BEGIN Data section

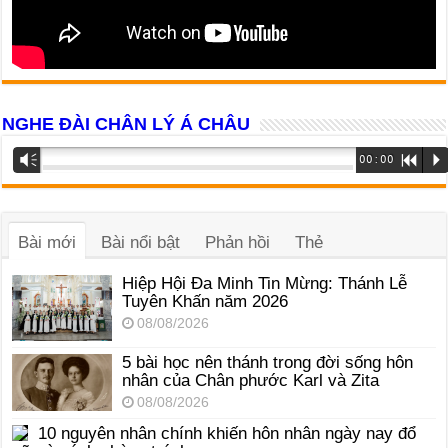
NGHE ĐÀI CHÂN LÝ Á CHÂU
Trình
Vm
00:00
R
P
phát
âm
thanh
Bài mới
Bài nổi bật
Phản hồi
Thẻ
Hiệp Hội Đa Minh Tin Mừng: Thánh Lễ
Tuyên Khấn năm 2026
08/08/2026
5 bài học nên thánh trong đời sống hôn
nhân của Chân phước Karl và Zita
08/08/2026
10 nguyên nhân chính khiến hôn nhân ngày nay đổ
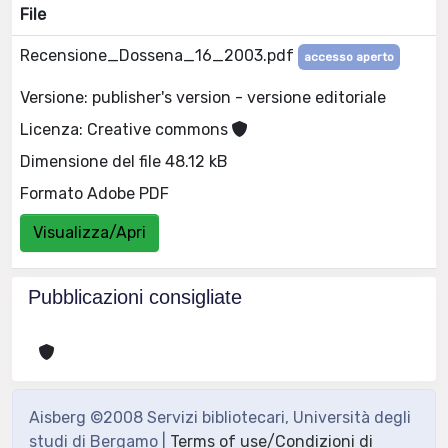
File
Recensione_Dossena_16_2003.pdf
accesso aperto
Versione: publisher's version - versione editoriale
Licenza: Creative commons
Dimensione del file 48.12 kB
Formato Adobe PDF
Visualizza/Apri
Pubblicazioni consigliate
Aisberg ©2008 Servizi bibliotecari, Università degli
studi di Bergamo |
Terms of use/Condizioni di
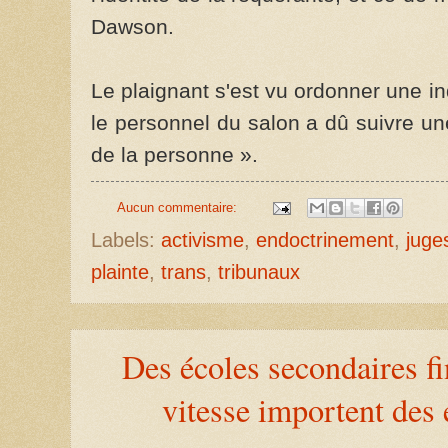
Dawson.
Le plaignant s'est vu ordonner une i
le personnel du salon a dû suivre un
de la personne ».
Aucun commentaire:
Labels:
activisme
,
endoctrinement
,
juge
plainte
,
trans
,
tribunaux
Des écoles secondaires fi
vitesse importent des 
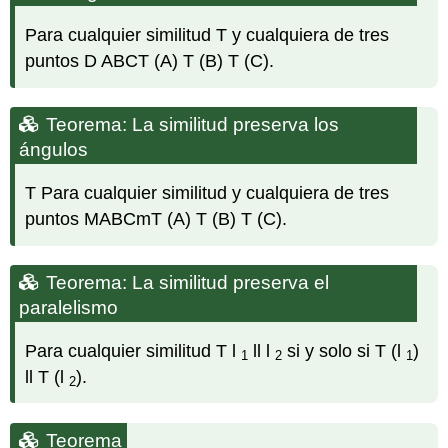
Para cualquier similitud T y cualquiera de tres
puntos D ABCT (A) T (B) T (C).
Teorema: La similitud preserva los
ángulos
T Para cualquier similitud y cualquiera de tres
puntos MABCmT (A) T (B) T (C).
Teorema: La similitud preserva el
paralelismo
Para cualquier similitud T l
ll l
si y solo si T (l
)
1
2
1
ll T (l
).
2
Teorema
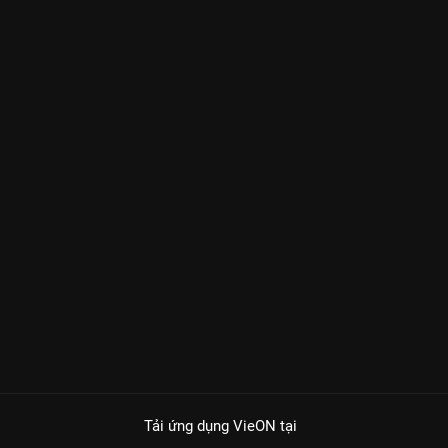
Tải ứng dụng VieON
tại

END Data section

**Exercise description:** Here the job is to print all the entries above exactly, minus the images.

**Result:**
NGHE ĐÀI CHÂN LÝ Á CHÂU
Trình
Vm
00:00
R
P
phát
âm
thanh
Bài mới
Bài nổi bật
Phản hồi
Thẻ
Hiệp Hội Đa Minh Tin Mừng: Thánh Lễ
Tuyên Khấn năm 2026
08/08/2026
5 bài học nên thánh trong đời sống hôn
nhân của Chân phước Karl và Zita
08/08/2026
10 nguyên nhân chính khiến hôn nhân ngày nay đổ
File
Recensione_Dossena_16_2003.pdf
accesso aperto
Versione: publisher's version - versione editoriale
Licenza: Creative commons
Dimensione del file 48.12 kB
Formato Adobe PDF
Visualizza/Apri
Pubblicazioni consigliate
Aisberg ©2008 Servizi bibliotecari, Università degli
studi di Bergamo |
Terms of use/Condizioni di
Dawson.
Le plaignant s'est vu ordonner une i
le personnel du salon a dû suivre un
de la personne ».
Aucun commentaire:
Labels:
activisme
,
endoctrinement
,
juge
plainte
,
trans
,
tribunaux
Des écoles secondaires fi
vitesse importent des 
Para cualquier similitud T y cualquiera de tres
puntos D ABCT (A) T (B) T (C).
Teorema: La similitud preserva los
ángulos
T Para cualquier similitud y cualquiera de tres
puntos MABCmT (A) T (B) T (C).
Teorema: La similitud preserva el
paralelismo
Para cualquier similitud T l
ll l
si y solo si T (l
)
1
2
1
ll T (l
).
2
Teorema
Tải ứng dụng VieON
tại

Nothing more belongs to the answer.